The speech was validated by Israel’s military spokesman, Daniel Hagari. “She was kept in harsh conditions. They denied her essential medicines. She was not visited by the Red Cross,” he said.
He further stated that the woman “is a reminder of our critical mission” and asked “who is taking care of the other hostages in the Gaza Strip?”
Amano described her mother as a person who was “happy, connected and embraced by the entire community” before she was taken away. She reported that although the mother had chronic health problems, they were under control.

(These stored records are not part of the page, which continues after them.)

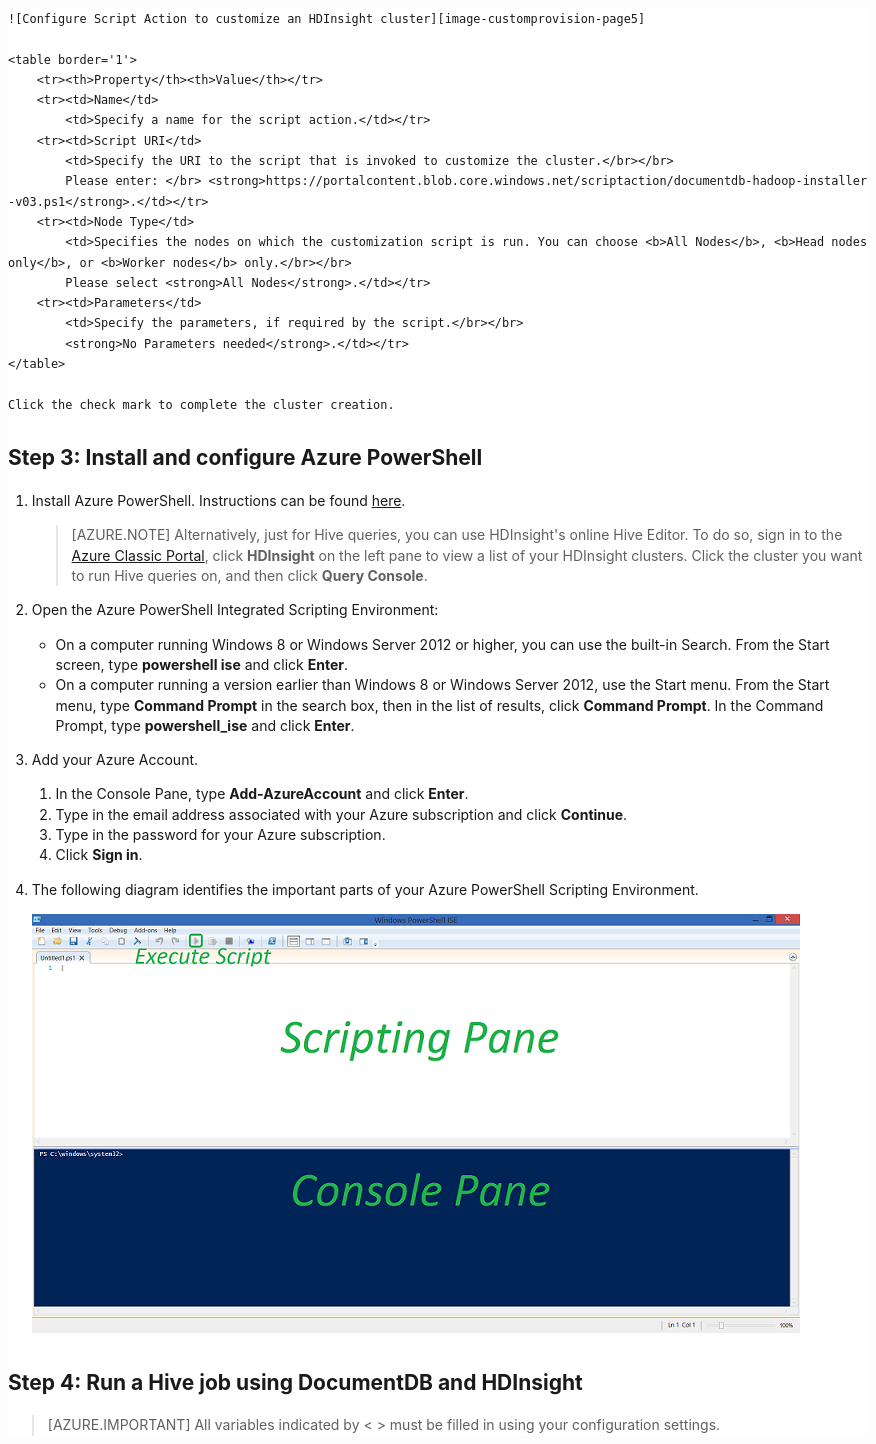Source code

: 	![Configure Script Action to customize an HDInsight cluster][image-customprovision-page5]

	<table border='1'>
		<tr><th>Property</th><th>Value</th></tr>
		<tr><td>Name</td>
			<td>Specify a name for the script action.</td></tr>
		<tr><td>Script URI</td>
			<td>Specify the URI to the script that is invoked to customize the cluster.</br></br>
			Please enter: </br> <strong>https://portalcontent.blob.core.windows.net/scriptaction/documentdb-hadoop-installer-v03.ps1</strong>.</td></tr>
		<tr><td>Node Type</td>
			<td>Specifies the nodes on which the customization script is run. You can choose <b>All Nodes</b>, <b>Head nodes only</b>, or <b>Worker nodes</b> only.</br></br>
			Please select <strong>All Nodes</strong>.</td></tr>
		<tr><td>Parameters</td>
			<td>Specify the parameters, if required by the script.</br></br>
			<strong>No Parameters needed</strong>.</td></tr>
	</table>

	Click the check mark to complete the cluster creation.

## <a name="InstallCmdlets"></a>Step 3: Install and configure Azure PowerShell

1. Install Azure PowerShell. Instructions can be found [here][powershell-install-configure].

	> [AZURE.NOTE] Alternatively, just for Hive queries, you can use HDInsight's online Hive Editor. To do so, sign in to the [Azure Classic Portal][azure-classic-portal], click **HDInsight** on the left pane to view a list of your HDInsight clusters. Click the cluster you want to run Hive queries on, and then click **Query Console**.

2. Open the Azure PowerShell Integrated Scripting Environment:
	- On a computer running Windows 8 or Windows Server 2012 or higher, you can use the built-in Search. From the Start screen, type **powershell ise** and click **Enter**. 
	- On a computer running a version earlier than Windows 8 or Windows Server 2012, use the Start menu. From the Start menu, type **Command Prompt** in the search box, then in the list of results, click **Command Prompt**. In the Command Prompt, type **powershell_ise** and click **Enter**.

3. Add your Azure Account.
	1. In the Console Pane, type **Add-AzureAccount** and click **Enter**. 
	2. Type in the email address associated with your Azure subscription and click **Continue**. 
	3. Type in the password for your Azure subscription. 
	4. Click **Sign in**.

4. The following diagram identifies the important parts of your Azure PowerShell Scripting Environment. 

	![Diagram for Azure PowerShell][azure-powershell-diagram]

## <a name="RunHive"></a>Step 4: Run a Hive job using DocumentDB and HDInsight

> [AZURE.IMPORTANT] All variables indicated by < > must be filled in using your configuration settings.


[apache-hadoop]: http://hadoop.apache.org/
[apache-hadoop-doc]: http://hadoop.apache.org/docs/current/
[apache-hive]: http://hive.apache.org/
[apache-pig]: http://pig.apache.org/
[getting-started]: documentdb-get-started.md
[azure-classic-portal]: https://manage.windowsazure.com/
[azure-powershell-diagram]: ./media/documentdb-run-hadoop-with-hdinsight/azurepowershell-diagram-med.png
[azure-portal]: https://portal.azure.com/
[documentdb-hdinsight-samples]: http://portalcontent.blob.core.windows.net/samples/documentdb-hdinsight-samples.zip
[documentdb-github]: https://github.com/Azure/azure-documentdb-hadoop
[documentdb-java-application]: documentdb-java-application.md
[documentdb-manage-collections]: documentdb-manage.md#Collections
[documentdb-manage-document-storage]: documentdb-manage.md#IndexOverhead
[documentdb-manage-throughput]: documentdb-manage.md#ProvThroughput
[documentdb-import-data]: documentdb-import-data.md
[hdinsight-custom-provision]: ../hdinsight/hdinsight-provision-clusters.md#powershell
[hdinsight-develop-deploy-java-mapreduce]: ../hdinsight/hdinsight-develop-deploy-java-mapreduce.md
[hdinsight-hadoop-customize-cluster]: ../hdinsight/hdinsight-hadoop-customize-cluster.md
[hdinsight-get-started]: ../hdinsight-get-started.md 
[hdinsight-storage]: ../hdinsight-use-blob-storage.md
[hdinsight-use-hive]: ../hdinsight/hdinsight-use-hive.md
[hdinsight-use-mapreduce]: ../hdinsight/hdinsight-use-mapreduce.md
[hdinsight-use-pig]: ../hdinsight/hdinsight-use-pig.md
[image-customprovision-page1]: ./media/documentdb-run-hadoop-with-hdinsight/customprovision-page1.png
[image-customprovision-page4]: ./media/documentdb-run-hadoop-with-hdinsight/customprovision-page4.png
[image-customprovision-page5]: ./media/documentdb-run-hadoop-with-hdinsight/customprovision-page5.png
[image-storageaccount-quickcreate]: ./media/documentdb-run-hadoop-with-hdinsight/storagequickcreate.png
[image-hive-query-results]: ./media/documentdb-run-hadoop-with-hdinsight/hivequeryresults.PNG
[image-mapreduce-query-results]: ./media/documentdb-run-hadoop-with-hdinsight/mapreducequeryresults.PNG
[image-pig-query-results]: ./media/documentdb-run-hadoop-with-hdinsight/pigqueryresults.PNG
[powershell-install-configure]: ../install-configure-powershell.md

“They held her for 52 days in conditions that no human should be kept in,” said Hagai Levine, head of medical affairs at the Forum for Missing Families and Hostages. “Simply without human dignity, an unreasonable abuse.”
Amano said he met with the Red Cross and begged them to medicate the mother, but they said they were unable to deliver the medication. “My mother didn’t have to come back like this, and I have no idea how she’s going to spend these days.”
A Red Cross spokesperson told Reuters: “We are speaking directly to the families and they are asking us to take personal medication but we are unable to deliver it.”
“We continue to ask for access to the hostages, as we have done since day one, and we are ready to carry out these visits,” he said.